Wednesday, July 16, 2008

the spirit of the yuca

i am 3/4ths through the botany of desire, this most recent chapter dealing with the human desire for intoxication, profiled through cannabis. herein quoted is a bit of the conclusion:
"the garden is a place of many sacraments, an arena--at once as common as any room and as special as a church--where we can go not just to witness but to enact in a ritual way our abiding ties to the natural world. abiding, yet by now badly attenuated, for civilization seems bent on breaking or at least forgetting our connections to the earth. but in the garden the old bonds are preserved, and not merely as symbols. so we eat from the vegetable patch, and, if we're not paying attention, we're recalled to our dependence on the sun and the rain and the everyday leaf-by-leaf alchemy we call photosynthesis. likewise, the poultice of comfrey leaves that lifts a wasp's sting from our skin returns us to a quasi-magic world of healing plants from which modern medicine would cast us out. such sacraments are so benign that few of us have any trouble embracing them, even if they do sound a faintly pagan note. i'd guess that's because our bodies, at least, remain linked in such ways to the world of plants and animals, to nature's cycles.
but what about our minds? here we're not so sure anymore. to take a leaf or flower and use it to change our experience of consciousness suggests a very different sort of sacrament, one at odds with our loftier notions of self, not to mention civilized society. but i'm inclined to think that such a sacrament may on occasion be worthwhile just the same, if only as a check on our hubris. plants with the power to revise our thoughts and perceptions, to provoke metaphor and wonder, challenge the cherished judeo-christian belief that our conscious, thinking selves somehow stand apart from nature, have achieved a kind of transcendence.
just what happens to this fluttering self-portrait if we discover that transcendence itself owes to molecules that flow through our brains and at the same time through the plants in the garden? if some of the brightest fruits of human culture are in fact rooted deeply in this black earth, with the plants and fungi? is matter, then, still as mute as we've come to think? does it mean that spirit too is part of nature?"

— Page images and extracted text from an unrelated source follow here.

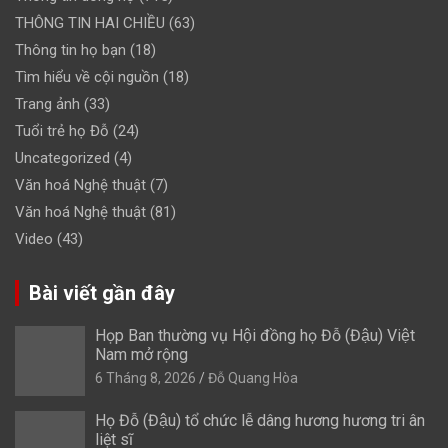
THÔNG TIN HAI CHIỀU
(63)
Thông tin họ bạn
(18)
Tìm hiểu về cội nguồn
(18)
Trang ảnh
(33)
Tuổi trẻ họ Đỗ
(24)
Uncategorized
(4)
Văn hoá Nghệ thuật
(7)
Văn hoá Nghệ thuật
(81)
Video
(43)
Bài viết gần đây
Họp Ban thường vụ Hội đồng họ Đỗ (Đậu) Việt
Nam mở rộng
6 Tháng 8, 2026
Đỗ Quang Hòa
Họ Đỗ (Đậu) tổ chức lễ dâng hương hương tri ân
liệt sĩ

michael pollan writes well from an explorer's stance, assuming nothing about his readers yet drawing us to consider it all. i will probably seek out omnivore's dilemma after i finish this one.
next order of business: I GOT A CELL PHONE TODAY. which, if you have tried to be in contact with me for the past month or so, you might be as happy as i am. but probably not. i posted the number on my facebook, but email me if you want it.
i am currently boiling yucca, which i enjoy most out of the whole root vegetable family. i paid over a dollar for this particular bulb (?) of yuca, a travesty compared to caribe prices. heck, back on the farm, we would just go at the ground with a machete and some leverage and eat yucca for free. every time i wander around the mission (the largely hispanic neighborhood of s.f. & the one that most reminds me of philly--double points!) i always buy something just to practice my spanish. even if the cashier or server greets me in english, i respond in spanish. even if they respond back to me in english, i continue on in spanish. even if i can find nothing of interest to buy, i ask pointless qustions just to get my fix. it's a fun little funny thing i do, and really the only reason why i find myself in yucca, constant horchata, tacos, and peruvian earrings.
did i mention that i finally got a cell phone today?

1 comment:

jacquie said...

that book is so RIGHT ON. i need to read it again. someone has my copy of omnivores dilemma but ive read it too and i know you would find much to read in it. ill call you soon. or you can call me as well.